(1) “Cleanup”
means any and all efforts undertaken for the remediation, containment, or mitigation of the contamination of premises.
(2) “Contaminate”
means to discharge, spill, or cause to be present upon premises hazardous material in such a state, or under such circumstances, that a reasonable risk exists that said hazardous material will come into direct physical contact with the natural environment or may spread to adjoining real property.
(3) “Hazardous material”(a) (b) (c) (d) (e) (f)

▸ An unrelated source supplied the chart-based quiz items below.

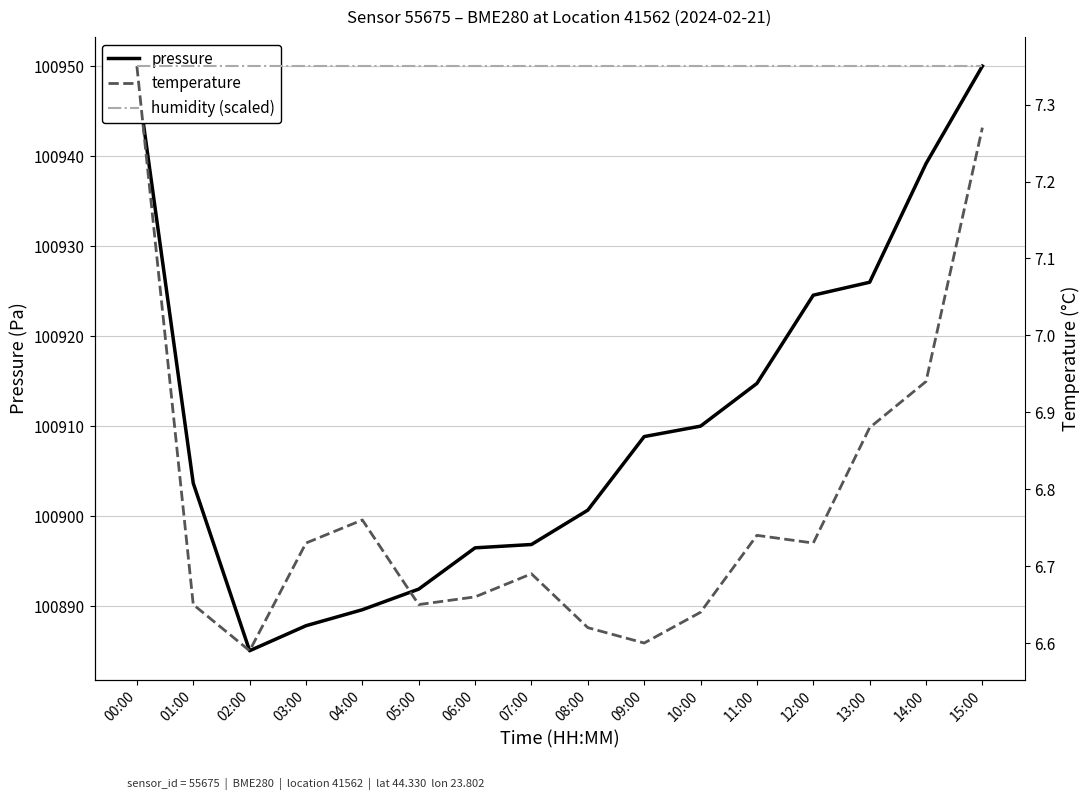

What is the total value across all series at 09:00?

100922.8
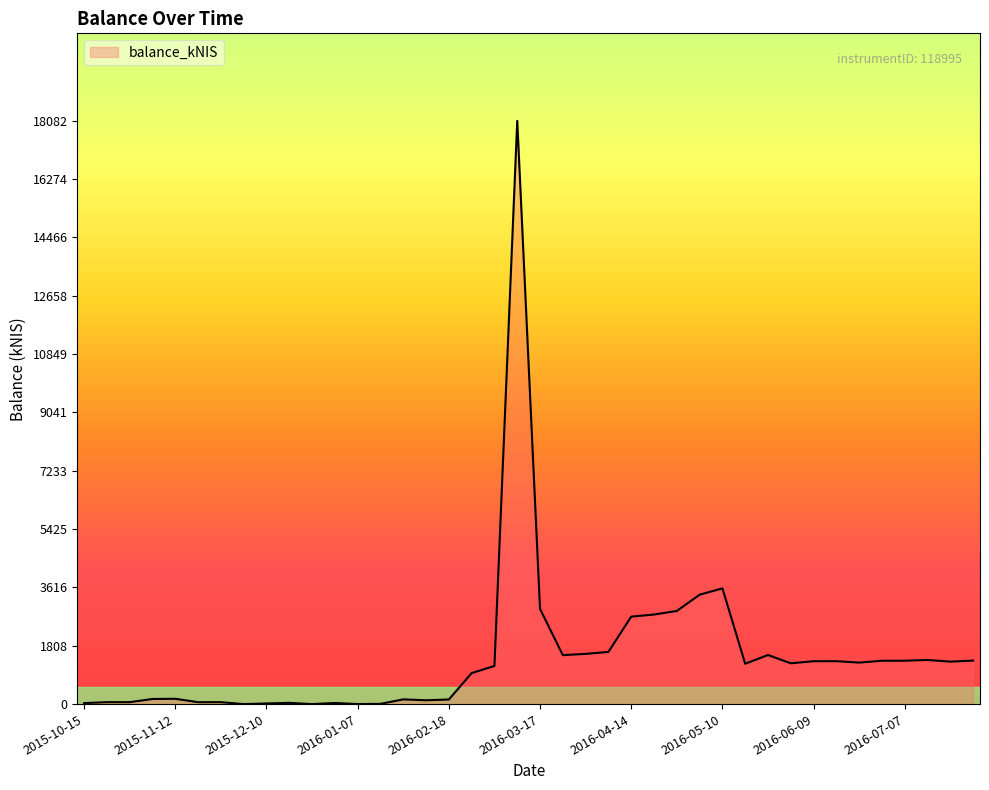

How many values exceed 1263?

20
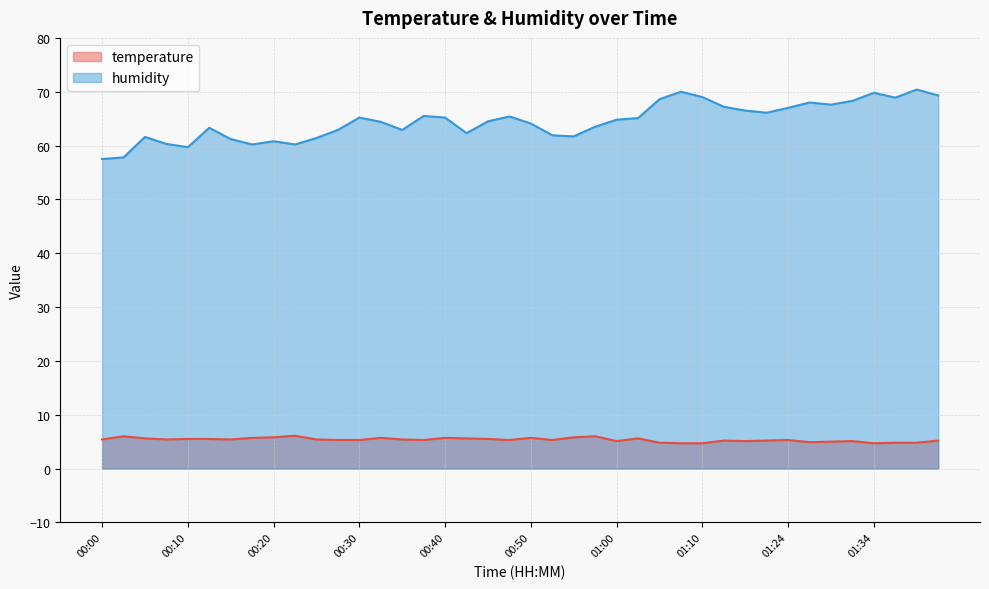

True or false: humidity and temperature cross at least once.

False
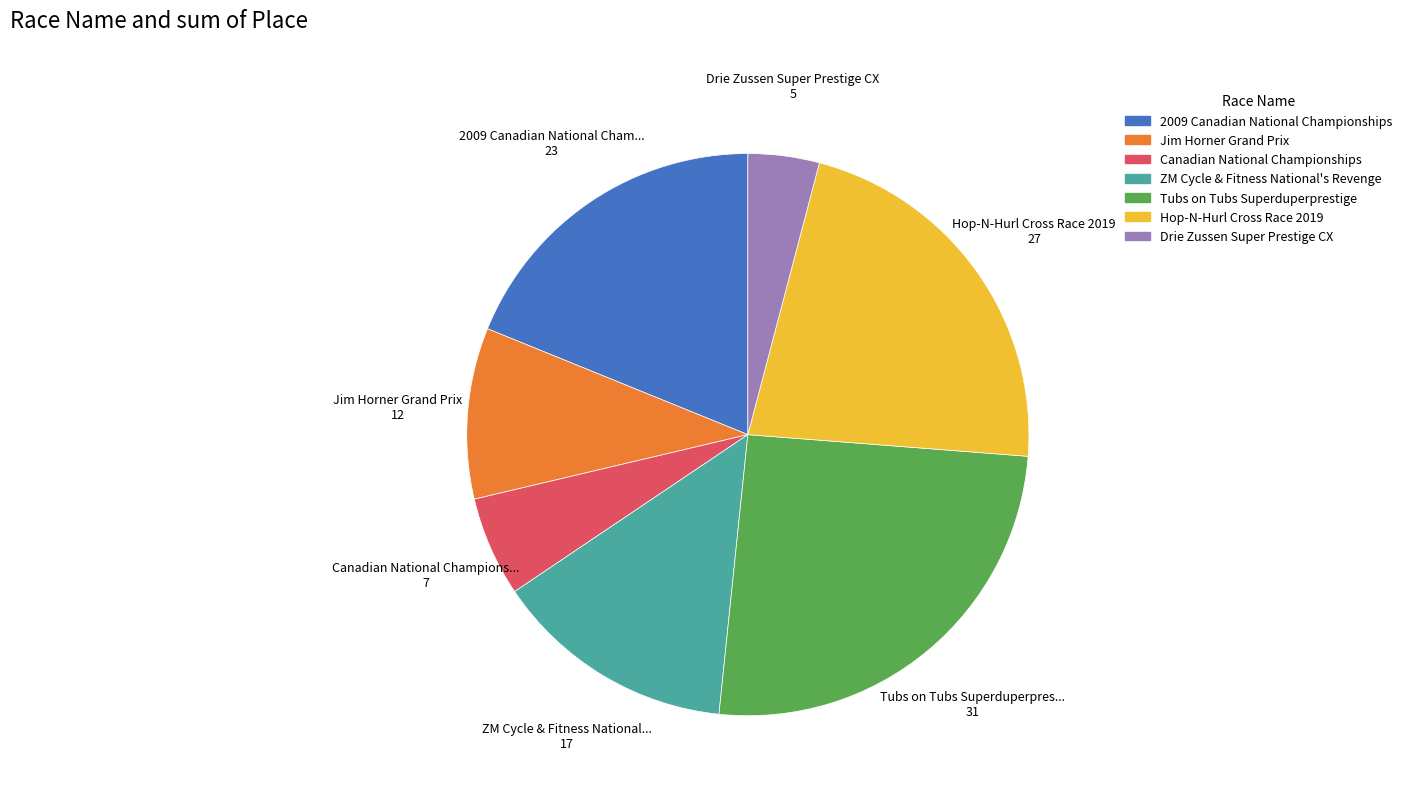

Combined, do 2009 Canadian National Championships and Canadian National Championships account for over 50%?

No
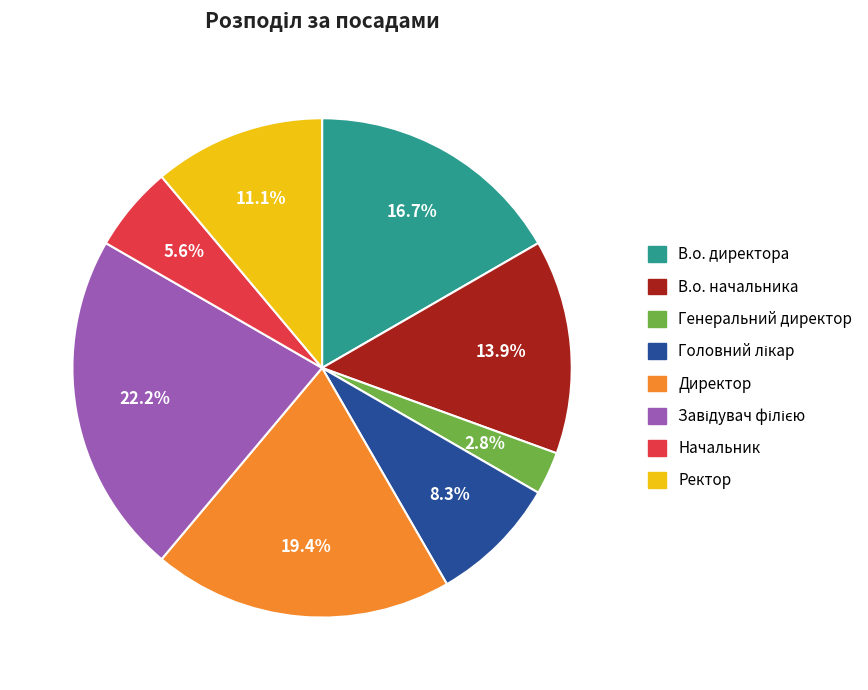

How many slices are in this pie chart?

8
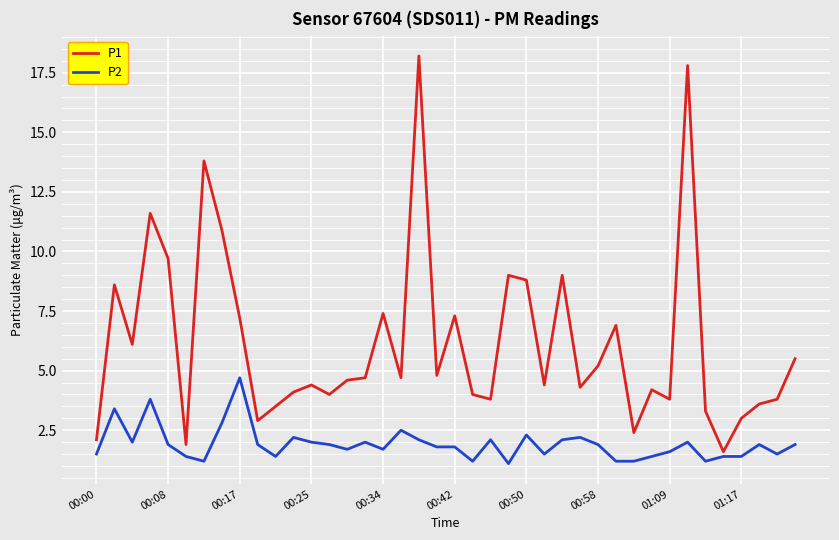

How many lines are shown in the chart?

2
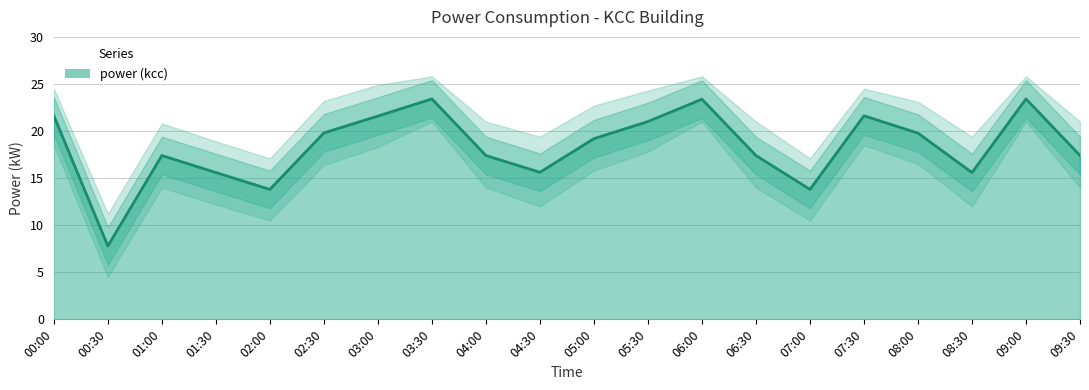

Which has a higher value, 02:30 or 01:00?

02:30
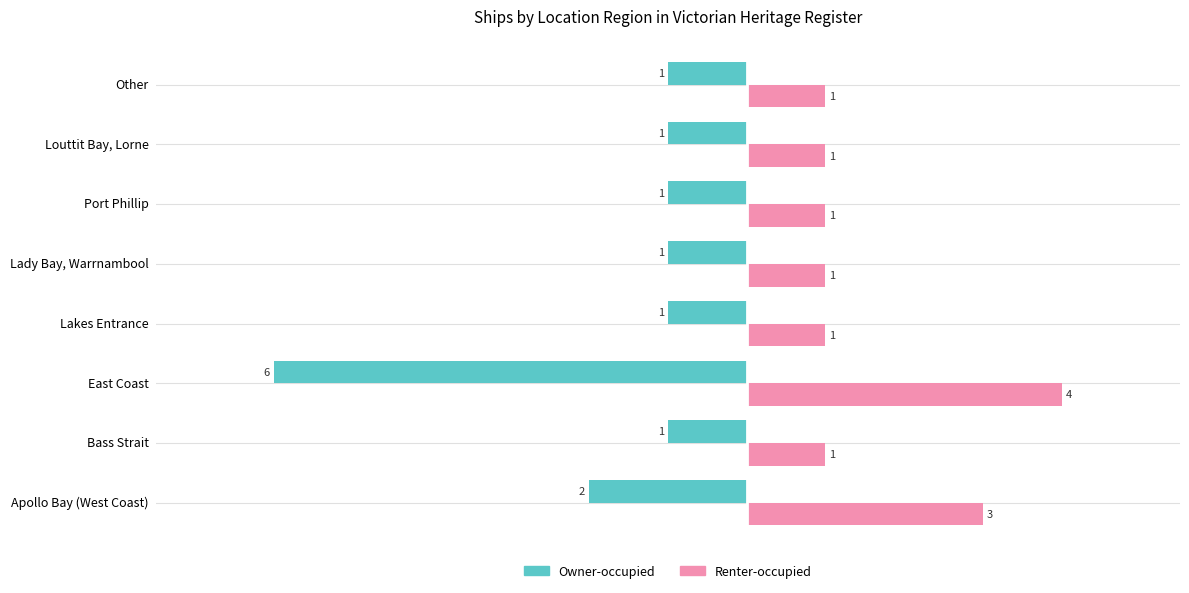

Which series has the largest range (max minus min)?

Owner-occupied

means any substance designated or listed under subsections (3)(a) through (e) of this section, exposure to which results or may result in adverse effects on the health or safety of human beings:
Any substance defined under Section 101(14) of CERCLA;
Any biological agent or other disease causing agent as defined in Section 101(33) of the Comprehensive Environmental Response, Compensation, and Liability Act (CERCLA);
Any substance listed by the U.S. Department of Transportation and regulated as hazardous materials under 49 CFR 172.101 and appendices;
Biohazard waste such as hypodermic needles, human waste, dead animals, etc.;
Hazardous waste;
Any material declared to be a hazardous substance by the city council by separate resolution or ordinance.
(4) “Premises”
means any real property located within the City of Albany as well as any improvements located thereon which have been contaminated by hazardous material.
(5) “Premises owner”
means any person, corporation, or legal entity which owns any interest in the premises in question. “Premises owner” also includes any person in charge of the premises.
(6) “Responsible party”
means any person, corporation, or legal entity which in any manner whatsoever causes premises to be contaminated with hazardous material.
(7) “Stand-down expense”
means all expenses incurred by the City in the demobilization of equipment and personnel from a cleanup effort.